● **Data section**:
:::
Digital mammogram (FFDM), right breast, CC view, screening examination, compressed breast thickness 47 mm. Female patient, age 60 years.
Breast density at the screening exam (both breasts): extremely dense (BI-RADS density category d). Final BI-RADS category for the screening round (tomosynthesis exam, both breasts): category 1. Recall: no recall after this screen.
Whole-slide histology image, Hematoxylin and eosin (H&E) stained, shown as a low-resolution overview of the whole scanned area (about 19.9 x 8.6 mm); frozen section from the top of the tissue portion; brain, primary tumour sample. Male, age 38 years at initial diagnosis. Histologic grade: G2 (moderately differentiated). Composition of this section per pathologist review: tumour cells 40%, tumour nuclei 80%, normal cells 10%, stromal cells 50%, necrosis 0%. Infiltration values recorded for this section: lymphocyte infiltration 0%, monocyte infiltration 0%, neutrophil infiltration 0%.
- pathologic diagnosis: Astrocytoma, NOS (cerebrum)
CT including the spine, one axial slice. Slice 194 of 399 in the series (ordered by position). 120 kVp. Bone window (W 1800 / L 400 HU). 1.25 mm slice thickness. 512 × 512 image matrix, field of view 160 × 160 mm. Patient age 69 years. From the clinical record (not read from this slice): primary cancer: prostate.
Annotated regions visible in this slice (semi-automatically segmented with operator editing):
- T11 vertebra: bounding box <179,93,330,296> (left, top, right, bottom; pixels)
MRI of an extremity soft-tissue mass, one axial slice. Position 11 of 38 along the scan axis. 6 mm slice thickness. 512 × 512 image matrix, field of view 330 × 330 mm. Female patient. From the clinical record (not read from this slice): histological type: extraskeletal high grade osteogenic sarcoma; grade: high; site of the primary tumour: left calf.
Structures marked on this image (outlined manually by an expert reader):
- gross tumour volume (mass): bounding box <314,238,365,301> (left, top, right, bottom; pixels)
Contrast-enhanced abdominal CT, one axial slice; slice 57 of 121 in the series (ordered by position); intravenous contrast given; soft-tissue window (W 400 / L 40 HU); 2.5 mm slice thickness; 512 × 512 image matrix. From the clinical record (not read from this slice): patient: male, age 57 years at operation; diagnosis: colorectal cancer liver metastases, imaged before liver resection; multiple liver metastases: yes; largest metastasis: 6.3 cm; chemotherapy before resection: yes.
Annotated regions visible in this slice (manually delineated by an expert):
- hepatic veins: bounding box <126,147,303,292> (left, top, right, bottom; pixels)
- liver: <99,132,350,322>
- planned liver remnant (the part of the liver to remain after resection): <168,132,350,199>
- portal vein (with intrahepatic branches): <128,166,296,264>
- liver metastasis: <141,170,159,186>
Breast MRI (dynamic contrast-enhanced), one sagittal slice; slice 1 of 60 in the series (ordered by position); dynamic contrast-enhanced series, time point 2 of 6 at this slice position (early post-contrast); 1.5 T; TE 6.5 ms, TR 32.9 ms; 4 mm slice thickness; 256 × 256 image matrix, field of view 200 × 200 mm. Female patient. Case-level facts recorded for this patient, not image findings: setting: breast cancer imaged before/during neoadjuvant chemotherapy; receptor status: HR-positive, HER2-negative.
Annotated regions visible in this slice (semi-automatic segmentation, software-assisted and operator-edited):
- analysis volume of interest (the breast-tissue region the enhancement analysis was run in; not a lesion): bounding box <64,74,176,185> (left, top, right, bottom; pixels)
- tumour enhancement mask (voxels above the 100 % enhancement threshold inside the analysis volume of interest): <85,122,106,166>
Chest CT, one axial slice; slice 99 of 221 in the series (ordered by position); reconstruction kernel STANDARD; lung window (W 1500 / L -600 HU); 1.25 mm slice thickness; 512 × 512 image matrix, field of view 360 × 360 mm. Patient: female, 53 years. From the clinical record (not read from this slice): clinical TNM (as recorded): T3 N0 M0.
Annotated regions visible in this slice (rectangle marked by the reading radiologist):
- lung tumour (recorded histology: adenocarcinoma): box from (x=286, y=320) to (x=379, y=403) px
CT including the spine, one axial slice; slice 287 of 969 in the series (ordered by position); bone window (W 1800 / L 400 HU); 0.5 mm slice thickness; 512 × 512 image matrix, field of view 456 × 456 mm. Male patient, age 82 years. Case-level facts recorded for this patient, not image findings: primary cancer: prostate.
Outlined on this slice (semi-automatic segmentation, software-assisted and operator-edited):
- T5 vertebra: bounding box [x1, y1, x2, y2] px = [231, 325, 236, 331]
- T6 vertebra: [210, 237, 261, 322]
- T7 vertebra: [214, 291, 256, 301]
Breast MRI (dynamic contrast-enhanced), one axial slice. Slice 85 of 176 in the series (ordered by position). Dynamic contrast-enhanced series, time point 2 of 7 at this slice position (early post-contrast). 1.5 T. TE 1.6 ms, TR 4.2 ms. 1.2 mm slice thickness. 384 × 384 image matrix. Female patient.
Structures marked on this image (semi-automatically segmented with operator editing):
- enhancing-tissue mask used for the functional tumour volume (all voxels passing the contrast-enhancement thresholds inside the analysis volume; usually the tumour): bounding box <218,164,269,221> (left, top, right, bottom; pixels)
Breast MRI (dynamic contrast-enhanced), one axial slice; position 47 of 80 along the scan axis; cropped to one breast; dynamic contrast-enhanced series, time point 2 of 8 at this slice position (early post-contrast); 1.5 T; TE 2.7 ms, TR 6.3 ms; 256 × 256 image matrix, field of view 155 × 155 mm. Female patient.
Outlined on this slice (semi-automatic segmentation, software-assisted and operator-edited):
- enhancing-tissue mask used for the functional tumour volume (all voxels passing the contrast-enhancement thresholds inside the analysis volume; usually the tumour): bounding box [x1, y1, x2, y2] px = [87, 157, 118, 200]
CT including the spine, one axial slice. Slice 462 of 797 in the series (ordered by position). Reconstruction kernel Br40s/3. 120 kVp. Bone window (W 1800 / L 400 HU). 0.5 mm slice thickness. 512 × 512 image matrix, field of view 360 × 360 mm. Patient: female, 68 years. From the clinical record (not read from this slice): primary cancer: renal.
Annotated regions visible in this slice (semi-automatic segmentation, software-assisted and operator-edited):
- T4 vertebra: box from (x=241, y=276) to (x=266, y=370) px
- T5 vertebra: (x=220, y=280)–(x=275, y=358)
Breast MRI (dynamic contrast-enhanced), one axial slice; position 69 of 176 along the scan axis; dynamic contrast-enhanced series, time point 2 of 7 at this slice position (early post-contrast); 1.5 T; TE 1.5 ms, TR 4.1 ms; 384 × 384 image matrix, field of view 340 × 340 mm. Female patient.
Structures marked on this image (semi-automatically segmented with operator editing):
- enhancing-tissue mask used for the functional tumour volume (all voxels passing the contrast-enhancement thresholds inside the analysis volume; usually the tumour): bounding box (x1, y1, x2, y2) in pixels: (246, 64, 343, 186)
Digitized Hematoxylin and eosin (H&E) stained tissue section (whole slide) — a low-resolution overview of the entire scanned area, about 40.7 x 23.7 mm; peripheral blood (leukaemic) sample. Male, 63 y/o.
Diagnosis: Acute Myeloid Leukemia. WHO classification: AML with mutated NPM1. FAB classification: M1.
:::
● **Exercise aim**: Set down each entry exactly as it appears above.

● **Result**:
Digital mammogram (FFDM), right breast, CC view, screening examination, compressed breast thickness 47 mm. Female patient, age 60 years.
Breast density at the screening exam (both breasts): extremely dense (BI-RADS density category d). Final BI-RADS category for the screening round (tomosynthesis exam, both breasts): category 1. Recall: no recall after this screen.
Whole-slide histology image, Hematoxylin and eosin (H&E) stained, shown as a low-resolution overview of the whole scanned area (about 19.9 x 8.6 mm); frozen section from the top of the tissue portion; brain, primary tumour sample. Male, age 38 years at initial diagnosis. Histologic grade: G2 (moderately differentiated). Composition of this section per pathologist review: tumour cells 40%, tumour nuclei 80%, normal cells 10%, stromal cells 50%, necrosis 0%. Infiltration values recorded for this section: lymphocyte infiltration 0%, monocyte infiltration 0%, neutrophil infiltration 0%.
- pathologic diagnosis: Astrocytoma, NOS (cerebrum)
CT including the spine, one axial slice. Slice 194 of 399 in the series (ordered by position). 120 kVp. Bone window (W 1800 / L 400 HU). 1.25 mm slice thickness. 512 × 512 image matrix, field of view 160 × 160 mm. Patient age 69 years. From the clinical record (not read from this slice): primary cancer: prostate.
Annotated regions visible in this slice (semi-automatically segmented with operator editing):
- T11 vertebra: bounding box <179,93,330,296> (left, top, right, bottom; pixels)
MRI of an extremity soft-tissue mass, one axial slice. Position 11 of 38 along the scan axis. 6 mm slice thickness. 512 × 512 image matrix, field of view 330 × 330 mm. Female patient. From the clinical record (not read from this slice): histological type: extraskeletal high grade osteogenic sarcoma; grade: high; site of the primary tumour: left calf.
Structures marked on this image (outlined manually by an expert reader):
- gross tumour volume (mass): bounding box <314,238,365,301> (left, top, right, bottom; pixels)
Contrast-enhanced abdominal CT, one axial slice; slice 57 of 121 in the series (ordered by position); intravenous contrast given; soft-tissue window (W 400 / L 40 HU); 2.5 mm slice thickness; 512 × 512 image matrix. From the clinical record (not read from this slice): patient: male, age 57 years at operation; diagnosis: colorectal cancer liver metastases, imaged before liver resection; multiple liver metastases: yes; largest metastasis: 6.3 cm; chemotherapy before resection: yes.
Annotated regions visible in this slice (manually delineated by an expert):
- hepatic veins: bounding box <126,147,303,292> (left, top, right, bottom; pixels)
- liver: <99,132,350,322>
- planned liver remnant (the part of the liver to remain after resection): <168,132,350,199>
- portal vein (with intrahepatic branches): <128,166,296,264>
- liver metastasis: <141,170,159,186>
Breast MRI (dynamic contrast-enhanced), one sagittal slice; slice 1 of 60 in the series (ordered by position); dynamic contrast-enhanced series, time point 2 of 6 at this slice position (early post-contrast); 1.5 T; TE 6.5 ms, TR 32.9 ms; 4 mm slice thickness; 256 × 256 image matrix, field of view 200 × 200 mm. Female patient. Case-level facts recorded for this patient, not image findings: setting: breast cancer imaged before/during neoadjuvant chemotherapy; receptor status: HR-positive, HER2-negative.
Annotated regions visible in this slice (semi-automatic segmentation, software-assisted and operator-edited):
- analysis volume of interest (the breast-tissue region the enhancement analysis was run in; not a lesion): bounding box <64,74,176,185> (left, top, right, bottom; pixels)
- tumour enhancement mask (voxels above the 100 % enhancement threshold inside the analysis volume of interest): <85,122,106,166>
Chest CT, one axial slice; slice 99 of 221 in the series (ordered by position); reconstruction kernel STANDARD; lung window (W 1500 / L -600 HU); 1.25 mm slice thickness; 512 × 512 image matrix, field of view 360 × 360 mm. Patient: female, 53 years. From the clinical record (not read from this slice): clinical TNM (as recorded): T3 N0 M0.
Annotated regions visible in this slice (rectangle marked by the reading radiologist):
- lung tumour (recorded histology: adenocarcinoma): box from (x=286, y=320) to (x=379, y=403) px
CT including the spine, one axial slice; slice 287 of 969 in the series (ordered by position); bone window (W 1800 / L 400 HU); 0.5 mm slice thickness; 512 × 512 image matrix, field of view 456 × 456 mm. Male patient, age 82 years. Case-level facts recorded for this patient, not image findings: primary cancer: prostate.
Outlined on this slice (semi-automatic segmentation, software-assisted and operator-edited):
- T5 vertebra: bounding box [x1, y1, x2, y2] px = [231, 325, 236, 331]
- T6 vertebra: [210, 237, 261, 322]
- T7 vertebra: [214, 291, 256, 301]
Breast MRI (dynamic contrast-enhanced), one axial slice. Slice 85 of 176 in the series (ordered by position). Dynamic contrast-enhanced series, time point 2 of 7 at this slice position (early post-contrast). 1.5 T. TE 1.6 ms, TR 4.2 ms. 1.2 mm slice thickness. 384 × 384 image matrix. Female patient.
Structures marked on this image (semi-automatically segmented with operator editing):
- enhancing-tissue mask used for the functional tumour volume (all voxels passing the contrast-enhancement thresholds inside the analysis volume; usually the tumour): bounding box <218,164,269,221> (left, top, right, bottom; pixels)
Breast MRI (dynamic contrast-enhanced), one axial slice; position 47 of 80 along the scan axis; cropped to one breast; dynamic contrast-enhanced series, time point 2 of 8 at this slice position (early post-contrast); 1.5 T; TE 2.7 ms, TR 6.3 ms; 256 × 256 image matrix, field of view 155 × 155 mm. Female patient.
Outlined on this slice (semi-automatic segmentation, software-assisted and operator-edited):
- enhancing-tissue mask used for the functional tumour volume (all voxels passing the contrast-enhancement thresholds inside the analysis volume; usually the tumour): bounding box [x1, y1, x2, y2] px = [87, 157, 118, 200]
CT including the spine, one axial slice. Slice 462 of 797 in the series (ordered by position). Reconstruction kernel Br40s/3. 120 kVp. Bone window (W 1800 / L 400 HU). 0.5 mm slice thickness. 512 × 512 image matrix, field of view 360 × 360 mm. Patient: female, 68 years. From the clinical record (not read from this slice): primary cancer: renal.
Annotated regions visible in this slice (semi-automatic segmentation, software-assisted and operator-edited):
- T4 vertebra: box from (x=241, y=276) to (x=266, y=370) px
- T5 vertebra: (x=220, y=280)–(x=275, y=358)
Breast MRI (dynamic contrast-enhanced), one axial slice; position 69 of 176 along the scan axis; dynamic contrast-enhanced series, time point 2 of 7 at this slice position (early post-contrast); 1.5 T; TE 1.5 ms, TR 4.1 ms; 384 × 384 image matrix, field of view 340 × 340 mm. Female patient.
Structures marked on this image (semi-automatically segmented with operator editing):
- enhancing-tissue mask used for the functional tumour volume (all voxels passing the contrast-enhancement thresholds inside the analysis volume; usually the tumour): bounding box (x1, y1, x2, y2) in pixels: (246, 64, 343, 186)
Digitized Hematoxylin and eosin (H&E) stained tissue section (whole slide) — a low-resolution overview of the entire scanned area, about 40.7 x 23.7 mm; peripheral blood (leukaemic) sample. Male, 63 y/o.
Diagnosis: Acute Myeloid Leukemia. WHO classification: AML with mutated NPM1. FAB classification: M1.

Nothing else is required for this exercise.